IRS shakeup continues as questions grow

As President Obama chose a new acting director of the Internal Revenue Service, a top agency official with links to IRS targeting of more conservative political groups suddenly decided to retire, as Republicans in Congress accused the IRS of carrying out a political vendetta against Tea Party groups.

“Somebody made a decision to do this,” said House Speaker John Boehner. “And I doubt it was some low level employees in the Cincinnati office.”

The doubts of GOP lawmakers grew even more as it was revealed that the woman in charge of the unit that reviewed tax exempt questions – Sarah Ingram – was recently put in charge of IRS implementation of the Obama health reform law.

“Unacceptable,” said Rep.
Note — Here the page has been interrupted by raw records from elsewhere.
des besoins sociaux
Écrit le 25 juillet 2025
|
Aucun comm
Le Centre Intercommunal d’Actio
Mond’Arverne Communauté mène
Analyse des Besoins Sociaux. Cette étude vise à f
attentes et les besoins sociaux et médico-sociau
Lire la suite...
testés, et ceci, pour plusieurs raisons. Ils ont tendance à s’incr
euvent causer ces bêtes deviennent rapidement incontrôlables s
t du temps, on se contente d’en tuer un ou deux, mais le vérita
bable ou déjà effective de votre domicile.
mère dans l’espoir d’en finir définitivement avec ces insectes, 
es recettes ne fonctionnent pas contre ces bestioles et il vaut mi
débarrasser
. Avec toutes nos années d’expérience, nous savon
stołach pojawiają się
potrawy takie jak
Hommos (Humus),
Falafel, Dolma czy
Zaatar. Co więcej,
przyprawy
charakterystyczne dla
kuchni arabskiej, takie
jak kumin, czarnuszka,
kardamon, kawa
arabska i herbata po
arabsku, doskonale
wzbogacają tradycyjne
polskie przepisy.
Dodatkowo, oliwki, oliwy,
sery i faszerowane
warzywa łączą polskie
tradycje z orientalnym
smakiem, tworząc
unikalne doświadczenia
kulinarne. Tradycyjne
Paul Gosar (R-AZ).

One source inside the IRS told me that Ingram should have been more than familiar with the targeting of Republican-leaning groups, as the person in charge of the tax exempt section.

“She knew what was going on,” the source said.
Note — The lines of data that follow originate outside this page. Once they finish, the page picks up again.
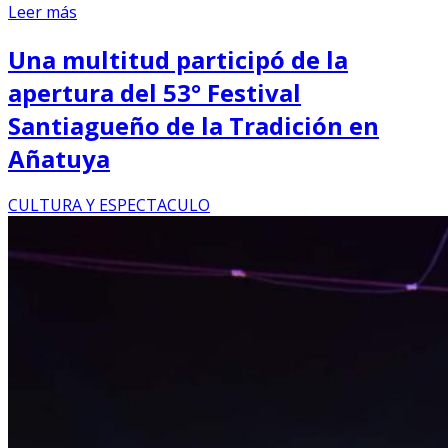
Leer más
Una multitud participó de la
apertura del 53° Festival
Santiagueño de la Tradición en
Añatuya
CULTURA Y ESPECTACULO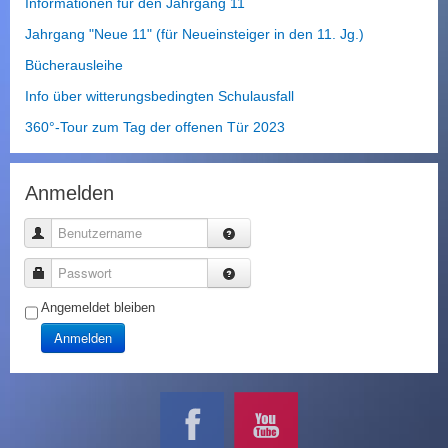
Informationen für den Jahrgang 11
Jahrgang "Neue 11" (für Neueinsteiger in den 11. Jg.)
Bücherausleihe
Info über witterungsbedingten Schulausfall
360°-Tour zum Tag der offenen Tür 2023
Anmelden
Benutzername
Passwort
Angemeldet bleiben
Anmelden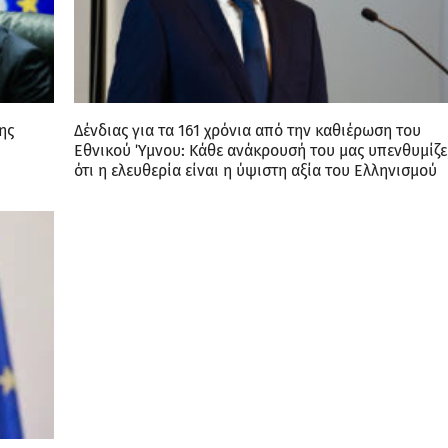
ης
Δένδιας για τα 161 χρόνια από την καθιέρωση του
Εθνικού Ύμνου: Κάθε ανάκρουσή του μας υπενθυμίζε
ότι η ελευθερία είναι η ύψιστη αξία του Ελληνισμού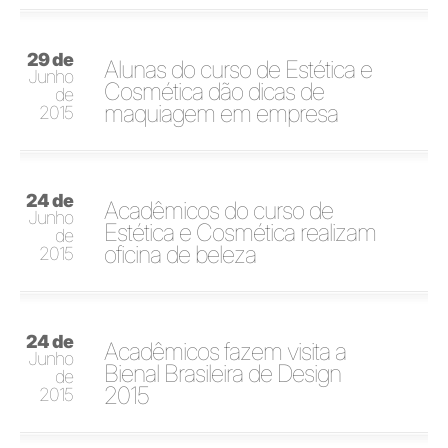
29 de
Alunas do curso de Estética e
Junho
Cosmética dão dicas de
de
maquiagem em empresa
2015
24 de
Acadêmicos do curso de
Junho
Estética e Cosmética realizam
de
oficina de beleza
2015
24 de
Acadêmicos fazem visita a
Junho
Bienal Brasileira de Design
de
2015
2015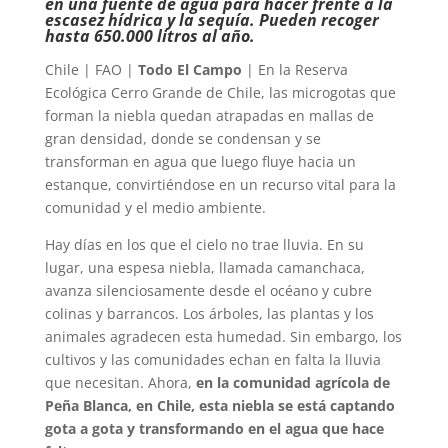
en una fuente de agua para hacer frente a la
escasez hídrica y la sequía. Pueden recoger
hasta 650.000 litros al año.
Chile | FAO |
Todo El Campo
| En la Reserva
Ecológica Cerro Grande de Chile, las microgotas que
forman la niebla quedan atrapadas en mallas de
gran densidad, donde se condensan y se
transforman en agua que luego fluye hacia un
estanque, convirtiéndose en un recurso vital para la
comunidad y el medio ambiente.
Hay días en los que el cielo no trae lluvia. En su
lugar, una espesa niebla, llamada camanchaca,
avanza silenciosamente desde el océano y cubre
colinas y barrancos. Los árboles, las plantas y los
animales agradecen esta humedad. Sin embargo, los
cultivos y las comunidades echan en falta la lluvia
que necesitan. Ahora,
en la comunidad agrícola de
Peña Blanca, en Chile, esta niebla se está captando
gota a gota y transformando en el agua que hace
The Washington Examiner reported that Ingram received over $100,000 in government bonuses between 2009 and 2012.

Meanwhile, Ingram’s replacement, Joseph Grant, suddenly announced his retirement, just one week after being publicly named to the post.

Grant had served for several years as Ingram’s deputy, in charge of the unit that reviewed tax exempt applications from Tea Party groups. No reason was given for his decision, which raised more questions.
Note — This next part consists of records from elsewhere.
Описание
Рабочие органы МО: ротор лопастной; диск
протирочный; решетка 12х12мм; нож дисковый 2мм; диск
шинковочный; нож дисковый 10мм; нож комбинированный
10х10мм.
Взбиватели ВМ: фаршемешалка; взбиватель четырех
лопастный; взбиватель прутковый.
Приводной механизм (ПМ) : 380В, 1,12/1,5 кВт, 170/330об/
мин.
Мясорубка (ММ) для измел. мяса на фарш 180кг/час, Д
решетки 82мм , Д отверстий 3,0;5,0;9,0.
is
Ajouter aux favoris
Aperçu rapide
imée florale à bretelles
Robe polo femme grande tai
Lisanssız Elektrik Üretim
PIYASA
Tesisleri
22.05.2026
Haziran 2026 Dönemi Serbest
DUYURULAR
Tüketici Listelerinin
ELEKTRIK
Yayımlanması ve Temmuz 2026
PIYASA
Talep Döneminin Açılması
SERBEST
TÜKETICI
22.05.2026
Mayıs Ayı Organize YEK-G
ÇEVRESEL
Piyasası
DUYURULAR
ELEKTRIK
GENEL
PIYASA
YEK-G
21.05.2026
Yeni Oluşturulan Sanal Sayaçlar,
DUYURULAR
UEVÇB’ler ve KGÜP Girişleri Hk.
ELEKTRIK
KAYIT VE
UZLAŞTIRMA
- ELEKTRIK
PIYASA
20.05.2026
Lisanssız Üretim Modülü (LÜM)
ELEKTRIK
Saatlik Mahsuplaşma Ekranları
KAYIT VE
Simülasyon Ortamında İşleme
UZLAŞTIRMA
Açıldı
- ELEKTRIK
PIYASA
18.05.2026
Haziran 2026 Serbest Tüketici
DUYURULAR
Some of the groups who had been stiff-armed by the IRS came to Capitol Hill on Thursday to personally make the case that they had been mistreated, as they told stories of mysterious delays, excessive requests for information and more.

“They wanted things like our donor lists, our private emails for the last three years,” said Todd Cefaratti, with the group Tea Party dot net.

“This is an out of control government,” said Tom Zawistowski of the Ohio Liberty Coalition, who held up for reporters the letter he wrote the IRS in reply to their broad request for information.

“We will not comply,” Zawistowski said. “We know what’s right and wrong.”